First Sella Tower (Dolomites, Italian Alps; 8,305')


The Sella Towers are among the most accessible alpine rock climbs anywhere. A fifteen-minute hike from the Sella Pass highway gets one to the start of any route on the First Tower. The routes are accordingly popular, and the limestone is accordingly polished. Still, the climbs are amazingly impressive. The Trenker crack in particular is a route that I could not read enough about as a kid. (Luis Trenker was a popular climber and film maker in the first half of the 20th century.) Forty years later I finally climbed it, so never say never.

A word about alpine ratings .

Routes:

Steger/Holzner (IV+)

Trenker (V-)


References:

A. Köhler and N. Memmel, Classic Dolomite Climbs (The Mountaineers 1999)

S. Stuflesser, Klettern rund ums Sellajoch (Lochner Verlag 1997)

The Sella Towers from the Sella Pass


Date: July 26, 2004

Party: Dietrich, Paul, and Monique Belitz

Route: Steger/Holzner

Equipment: alpine rack

Time: Start of route - summit 3 hrs
roundtrip from Sella Pass 4 hrs 30 mins

Trip report:

We had just an afternoon on our first day in the Dolomites, and when we climbed the Steger last year (also on our first half-day) I had been so sick that I could not remember anything of the route, so we decided to do it again. This time we approached from the South, and found the scramble up to the notch between the `Locomotive' and the First Tower sufficiently technical that we roped up for the approach pitch. (The technical section proved to be very short, though.) The pitches are hard to define, and we wound up building anchors rather than using the cemented-in belay pegs, which unnerve us anyway, as the Europeans don't believe in backups. I led the approach and the first pitch, then Paul linked the second pitch and most of the third one, which produced some tremendous rope drag that slowed him down to a snail's pace. Monique went second, and I went third whenever Paul led (we usually climb as a three-person team on two full ropes; we don't climb as a three-some often enough to warrant learning double-rope technique). On the third pitch the second rope, that Monique had trailed, but failed to clip into the protection, got hopelessly stuck about thirty feet left of the route, and for quite a while I seriously thought one of them would have to rappel in order to free it, before I finally managed to shake it loose. This time I led the crux fourth pitch, which is very well protected even by my wimpy U.S. standards, and really cool. Shortly thereafter we were united on the summit, and after some summit photos we took the descent rappel/scramble on the East side back to the pass on our car. We just barely made it to dinner at our Pensione.

A good warmup for the area, and a great family climb.

Photo Gallery:

Click the pictures to see a higher resolution image.

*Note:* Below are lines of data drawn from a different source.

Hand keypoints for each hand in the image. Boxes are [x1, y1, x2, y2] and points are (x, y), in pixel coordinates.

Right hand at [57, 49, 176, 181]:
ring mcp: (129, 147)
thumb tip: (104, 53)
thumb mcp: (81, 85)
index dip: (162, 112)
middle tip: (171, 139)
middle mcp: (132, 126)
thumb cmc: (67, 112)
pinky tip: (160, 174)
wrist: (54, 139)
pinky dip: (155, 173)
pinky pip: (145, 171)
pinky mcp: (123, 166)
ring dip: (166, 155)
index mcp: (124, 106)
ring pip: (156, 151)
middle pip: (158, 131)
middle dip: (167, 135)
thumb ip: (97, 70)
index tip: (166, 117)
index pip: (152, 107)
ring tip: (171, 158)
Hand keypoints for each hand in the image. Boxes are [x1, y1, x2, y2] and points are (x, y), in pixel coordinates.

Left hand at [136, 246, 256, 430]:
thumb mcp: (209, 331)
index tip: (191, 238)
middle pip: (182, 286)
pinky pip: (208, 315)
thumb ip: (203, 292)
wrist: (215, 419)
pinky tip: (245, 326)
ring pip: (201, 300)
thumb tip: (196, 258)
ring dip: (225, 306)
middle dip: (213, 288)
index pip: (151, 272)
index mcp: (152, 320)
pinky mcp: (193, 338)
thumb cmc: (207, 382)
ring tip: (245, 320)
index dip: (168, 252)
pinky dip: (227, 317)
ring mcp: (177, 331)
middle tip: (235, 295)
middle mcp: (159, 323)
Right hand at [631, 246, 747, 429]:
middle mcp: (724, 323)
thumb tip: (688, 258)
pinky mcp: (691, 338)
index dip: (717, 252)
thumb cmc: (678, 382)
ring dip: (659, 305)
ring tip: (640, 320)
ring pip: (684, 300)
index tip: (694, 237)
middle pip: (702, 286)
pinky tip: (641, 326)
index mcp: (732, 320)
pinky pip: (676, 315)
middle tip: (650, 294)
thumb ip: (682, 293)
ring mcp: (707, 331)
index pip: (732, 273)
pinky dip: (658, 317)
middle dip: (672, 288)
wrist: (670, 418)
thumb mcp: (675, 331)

View of the Marmolada from the approach Monique on the second pitch Dietrich approaching the crux Monique and Dietrich on the summit Monique and Paul on the summit, Langkofel in background Monique rappelling


Date: June 24, 2003

Party: Paul, Dietrich, and Monique Belitz

Route: Trenker

Equipment: alpine rack

Time:

Trip report:


Date: June 23, 2003

Party: Paul, Monique, and Dietrich Belitz

Route: Steger/Holzner

Equipment: alpine rack

Time:

Trip report:

This was our first route in the Dolomites. Unfortunately, I had caught the flu on the transatlantic flight, and by the time I got to the top of the first pitch I felt so awful that I happily relinquished the lead to Paul for the rest of the climb. I know that the crux pitch struck me as kind of cool, flu or no flu, but when I led it a year later I found that I remembered almost none of it.